抜粋 ::
ネギの品種・土づくり・植えつけ・土寄せ・肥料・収穫・貯蔵・害虫・病気対策を実写真でわかりやすく解説!
基本情報
特有の辛みと風味をもち、薬味、汁の実、鍋物など日本料理に欠かせない野菜。
ネギを刻んだ時に目にしみる、硫化アリルは消化液の分泌を盛んにし、便秘、整腸などに効果がある。
根深ネギより葉ネギの方がミネラル、カロテン、ビタミンC・Bが多く含まれ、栄養価に優れる。
ネギは関東とその以北で栽培されている根深ネギと関西以西に普及している葉ネギに大きく分けられる。
根深ネギは主に葉鞘(白い部分)を食べ、葉ネギは葉身(緑葉)と葉鞘ともに食べられる。
春になってトウ立ちしネギ坊主ができると品質が悪くなるので、春~初夏に収穫する作型の場合はトウ立ちしにくい晩抽性品種がよい。
根深ネギでは、春まき・夏定植の栽培をすると作りやすく、しかも、霜が降りてからおいしい冬ネギが収穫できる。
科目 | 好pH | 連作障害 | 発芽適温 | 生育適温 | 発芽日数 | 発芽光性 | 日照 |
ヒガンバナ科 | 6.0〜6.5 | 1~2年 | 20℃ | 20℃ | 7~10日 | 嫌光性 | 半陰性 |
コンパニオンプランツ
一緒に栽培することで互いに良い影響を与え合う植物の組み合わせを、コンパニオンプランツという。
キュウリ
つる割れ病や青枯病、立枯病などの土壌中の病原菌が起こす病気にかかりやすいが、ネギの根に共生している拮抗菌がキュウリの病気を防ぐ。

データセット内容 ::
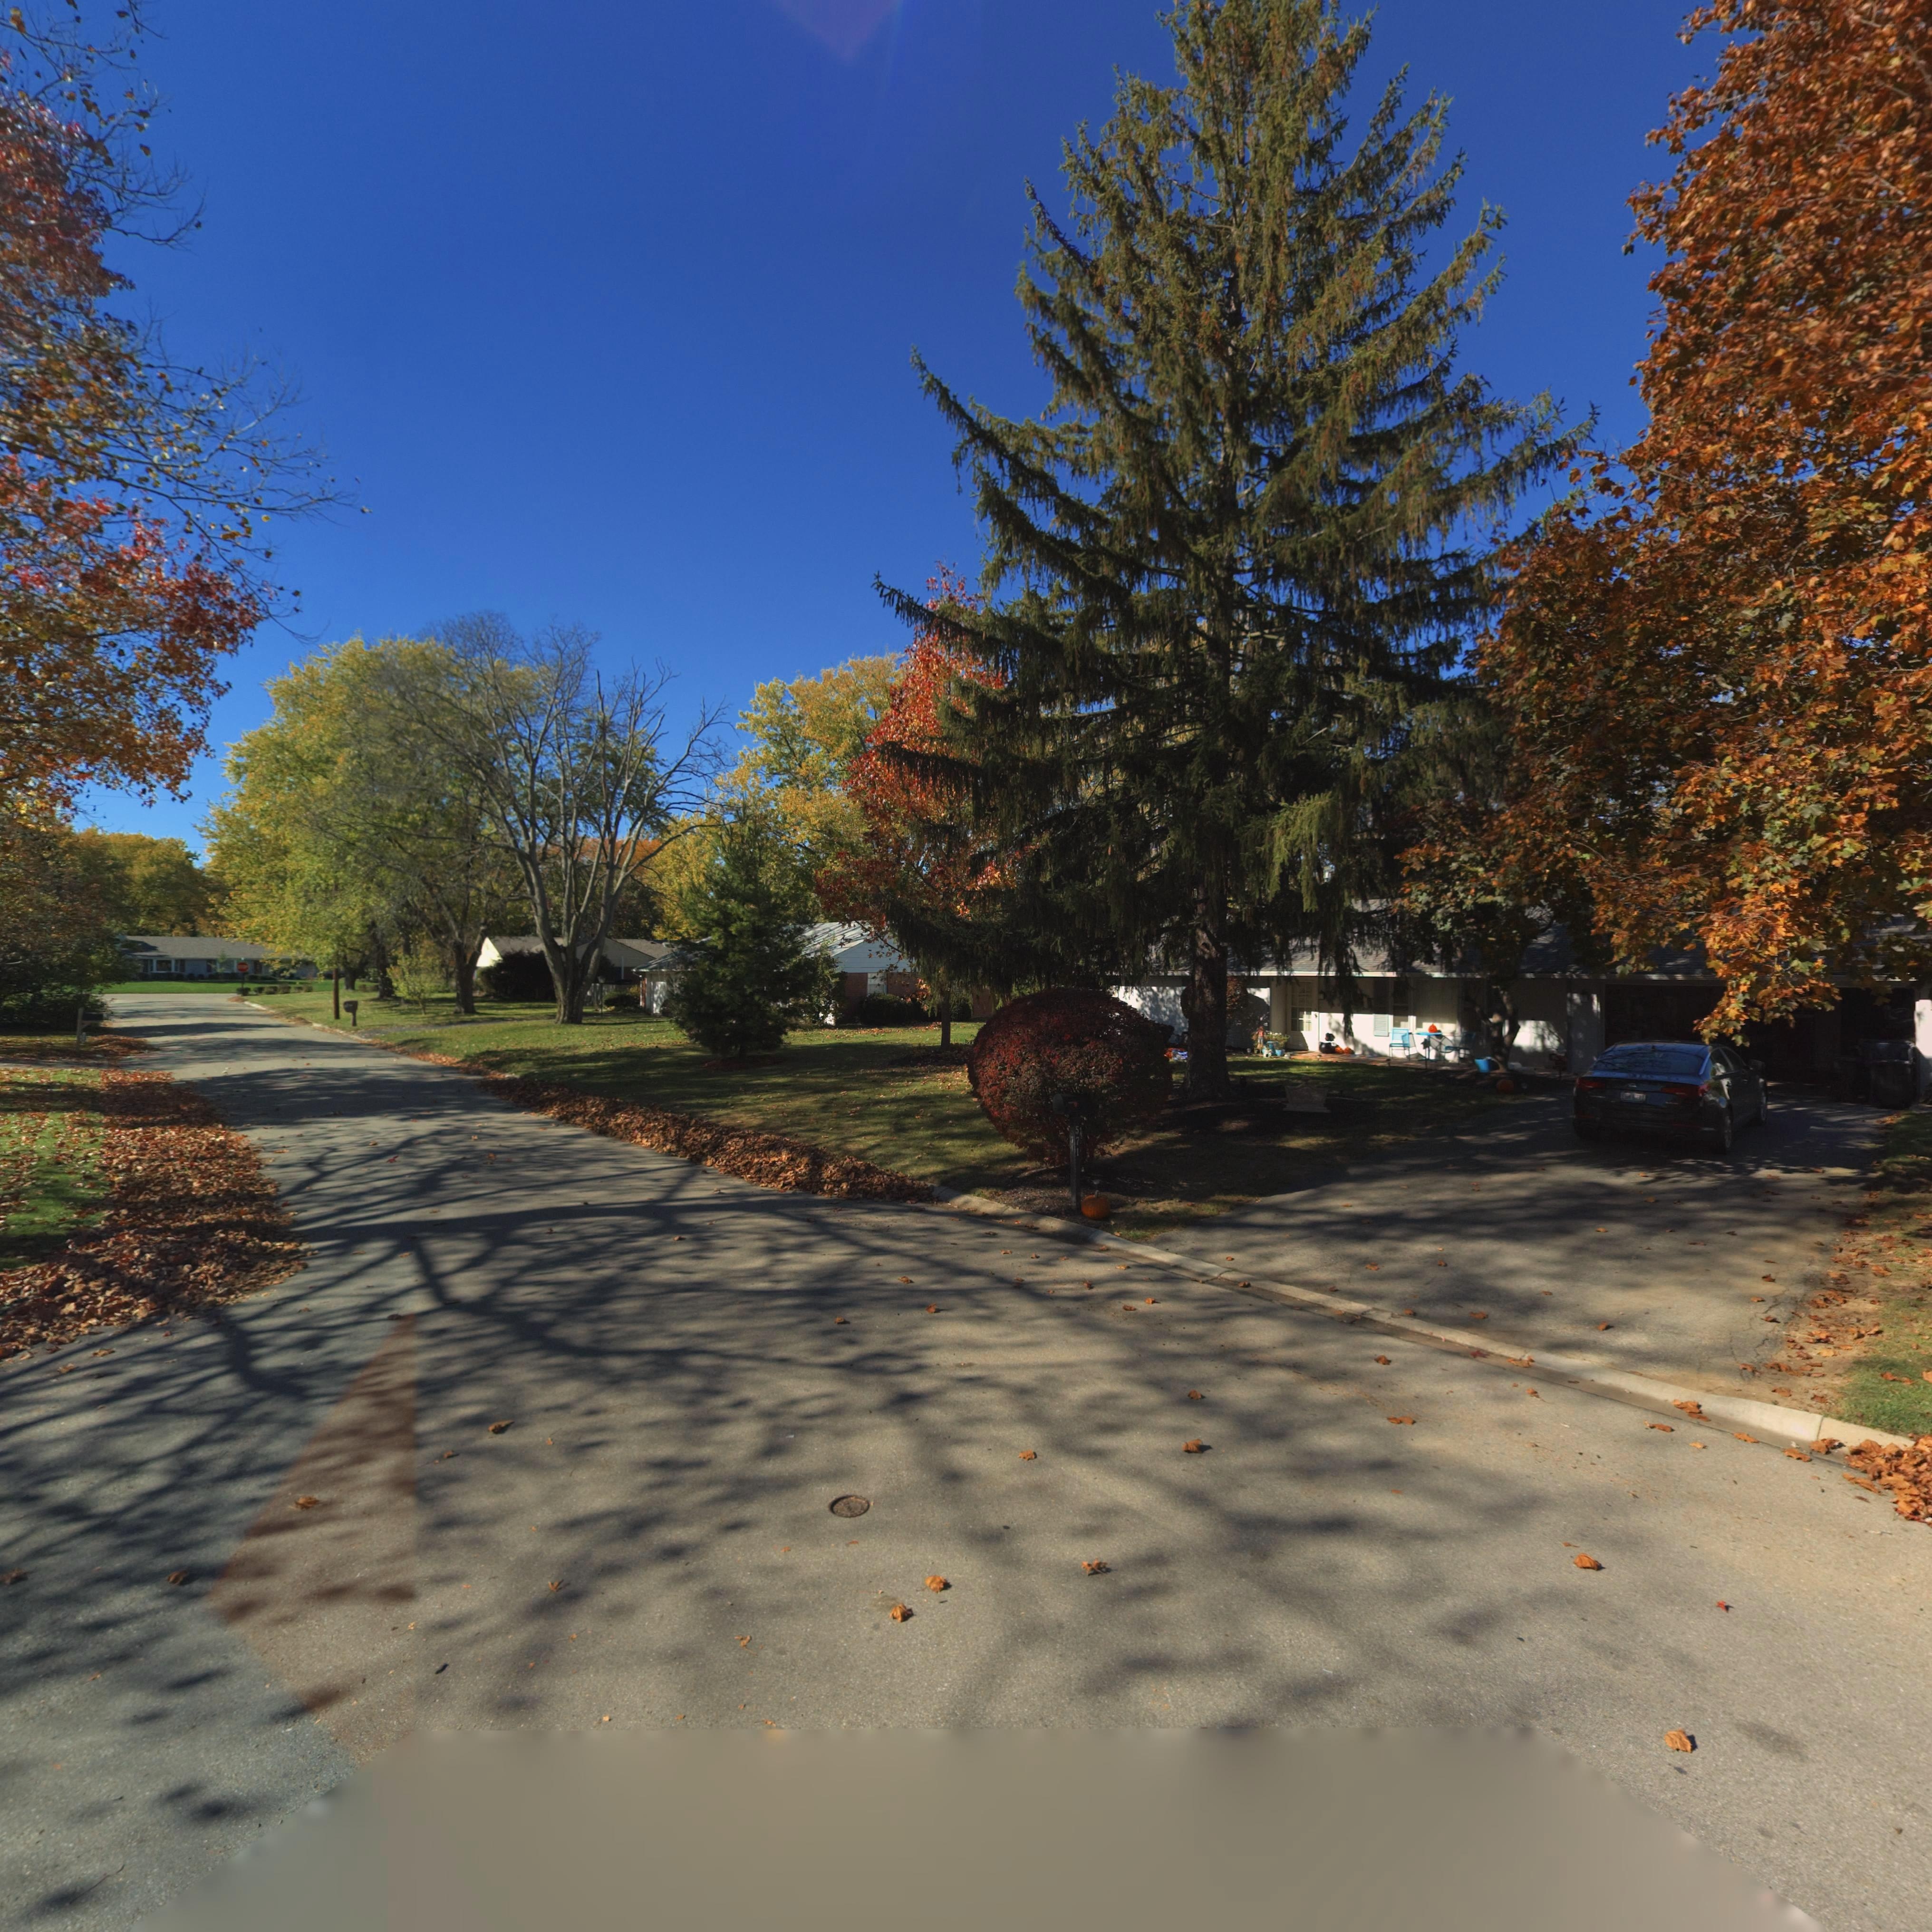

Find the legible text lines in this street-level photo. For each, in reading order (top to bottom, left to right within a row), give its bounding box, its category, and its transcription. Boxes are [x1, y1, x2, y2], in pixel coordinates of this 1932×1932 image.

[1070, 1127, 1074, 1153] StreetNumber: 571
[1075, 1125, 1080, 1157] StreetNumber: 571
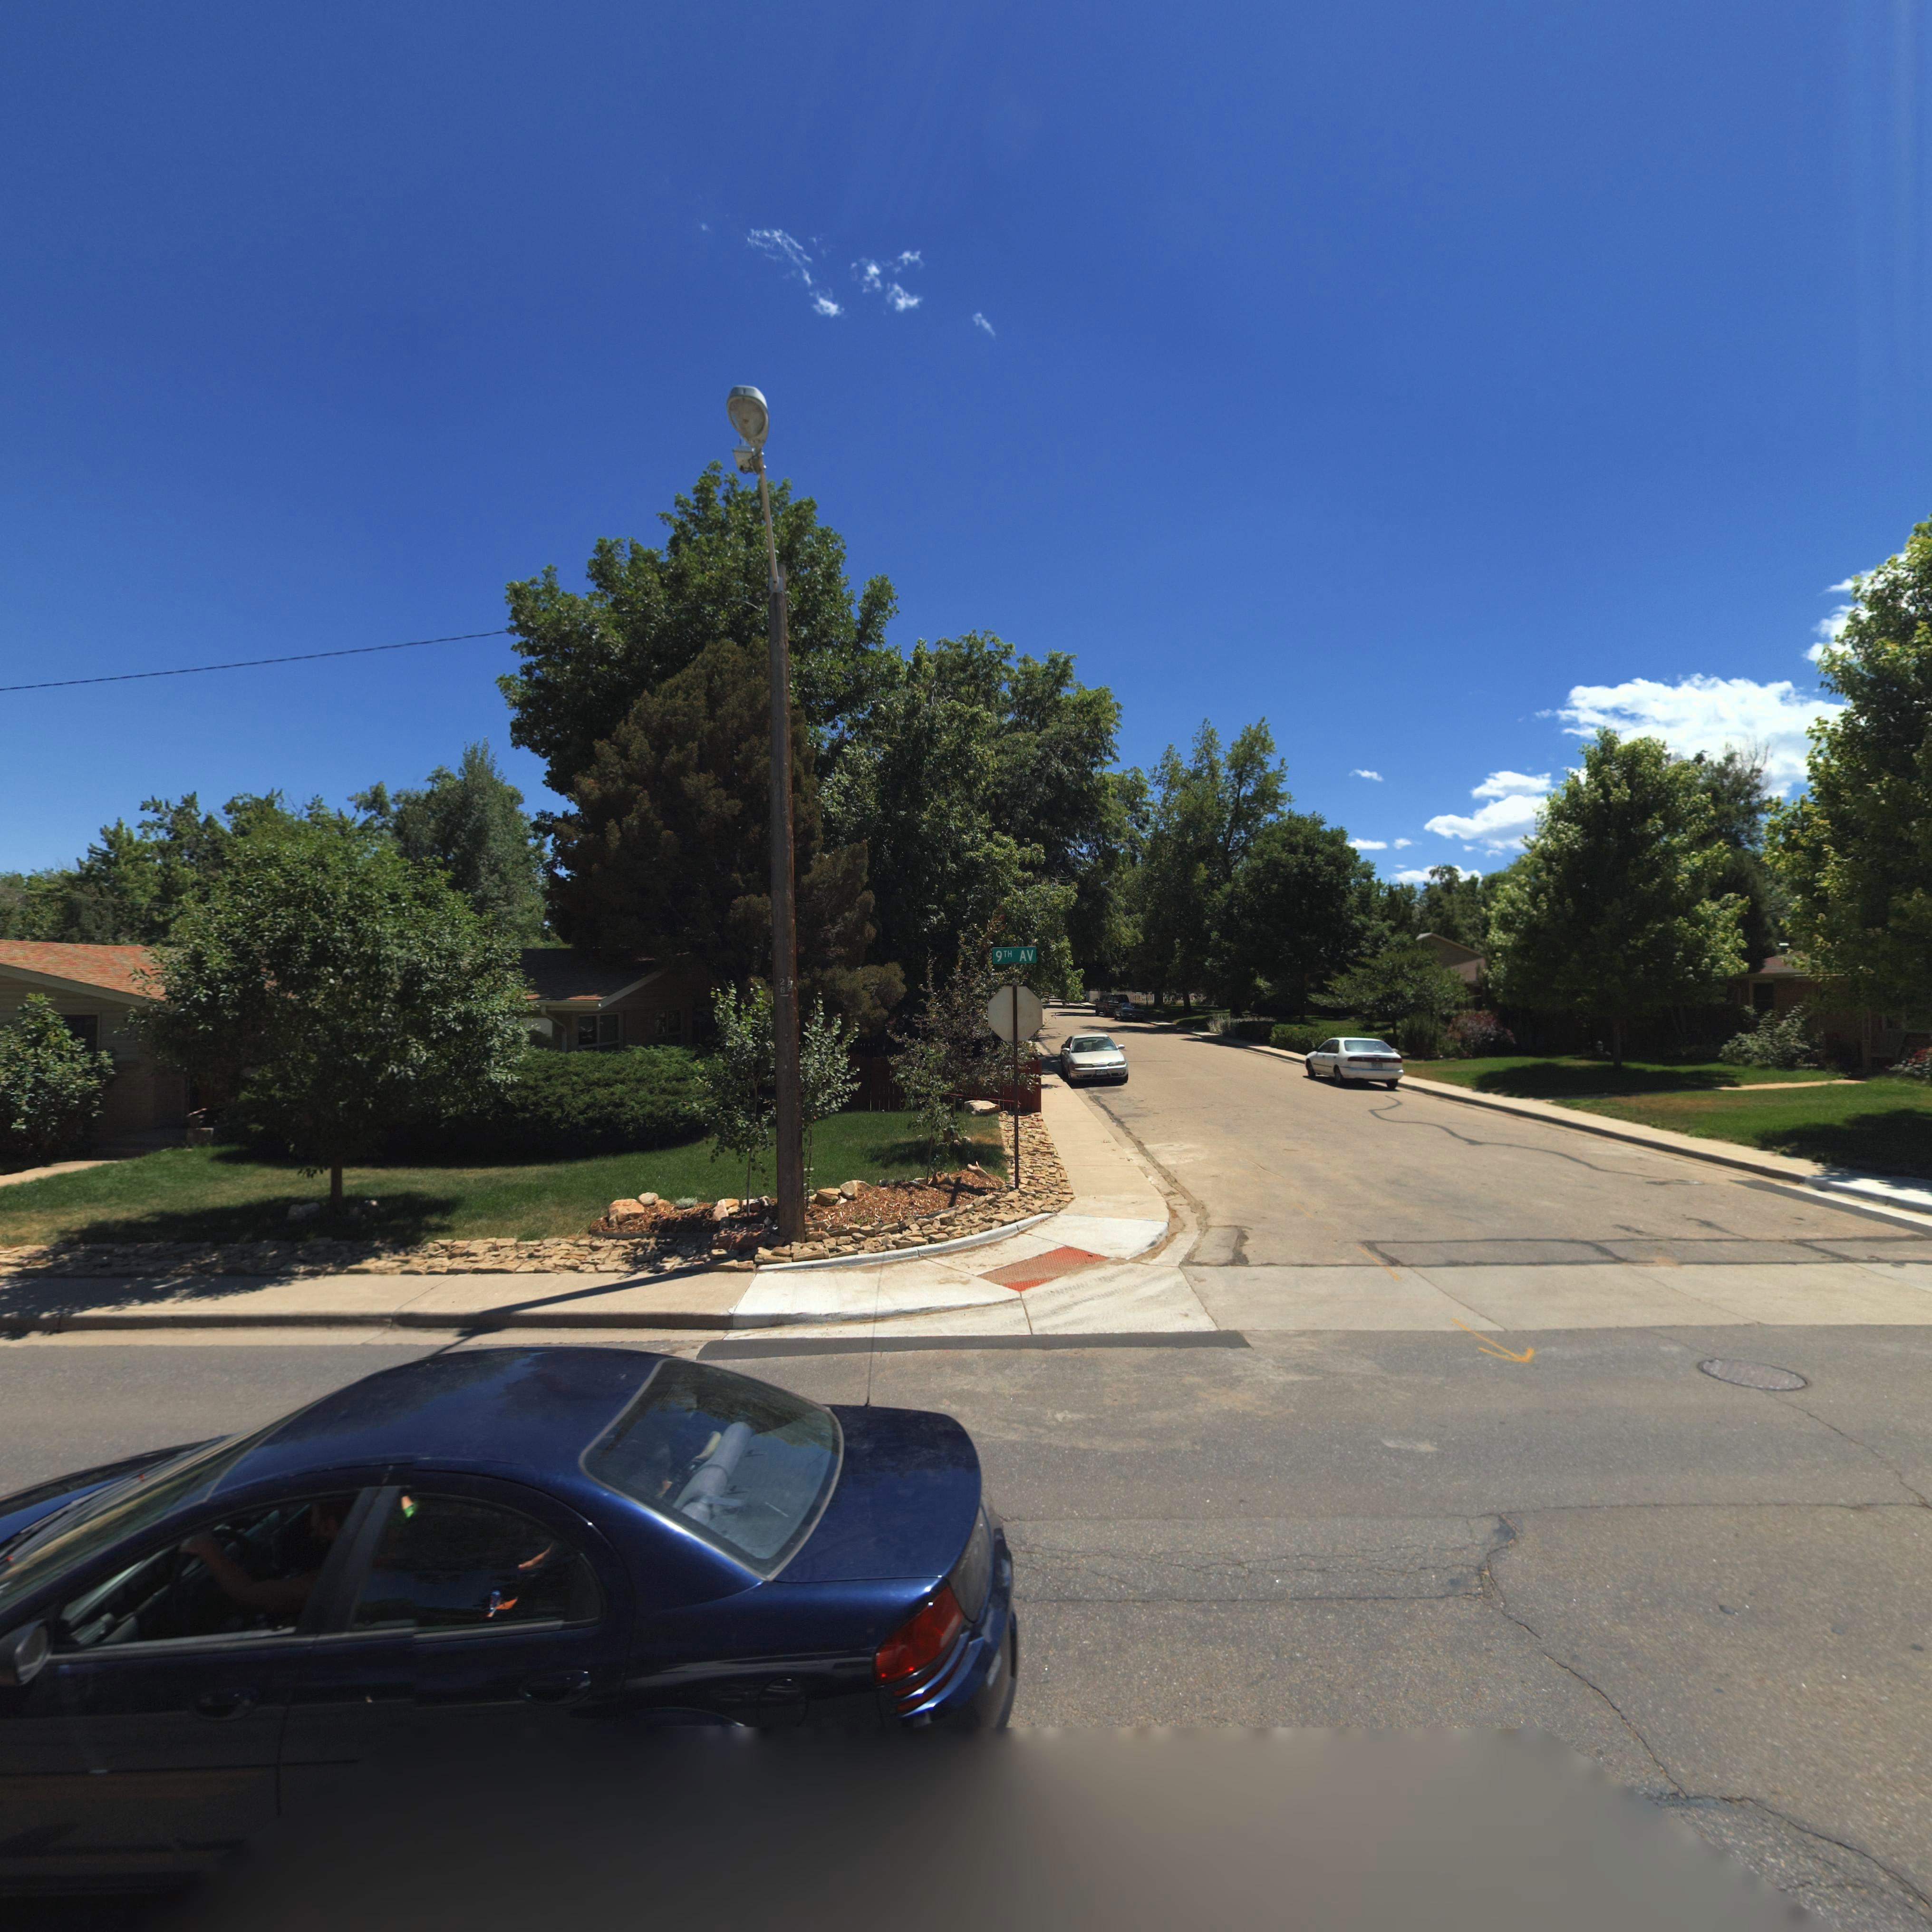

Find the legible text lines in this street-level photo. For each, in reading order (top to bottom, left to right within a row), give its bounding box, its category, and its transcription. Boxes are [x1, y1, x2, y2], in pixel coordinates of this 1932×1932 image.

課題一覧 ::
**A)** 抜粋によると、根深ネギで主に食べるのはどの部分ですか。
**B)** 抜粋の「春になってトウ立ちしネギ坊主」から「抗菌がキュウリの病気を防ぐ。」までを、一字一句そのまま書き写してください。

課題別解答 ::
**A)** 主に葉鞘(白い部分)を食べます。

**B)**
春になってトウ立ちしネギ坊主ができると品質が悪くなるので、春~初夏に収穫する作型の場合はトウ立ちしにくい晩抽性品種がよい。
根深ネギでは、春まき・夏定植の栽培をすると作りやすく、しかも、霜が降りてからおいしい冬ネギが収穫できる。
科目 | 好pH | 連作障害 | 発芽適温 | 生育適温 | 発芽日数 | 発芽光性 | 日照 |
ヒガンバナ科 | 6.0〜6.5 | 1~2年 | 20℃ | 20℃ | 7~10日 | 嫌光性 | 半陰性 |
コンパニオンプランツ
一緒に栽培することで互いに良い影響を与え合う植物の組み合わせを、コンパニオンプランツという。
キュウリ
つる割れ病や青枯病、立枯病などの土壌中の病原菌が起こす病気にかかりやすいが、ネギの根に共生している拮抗菌がキュウリの病気を防ぐ。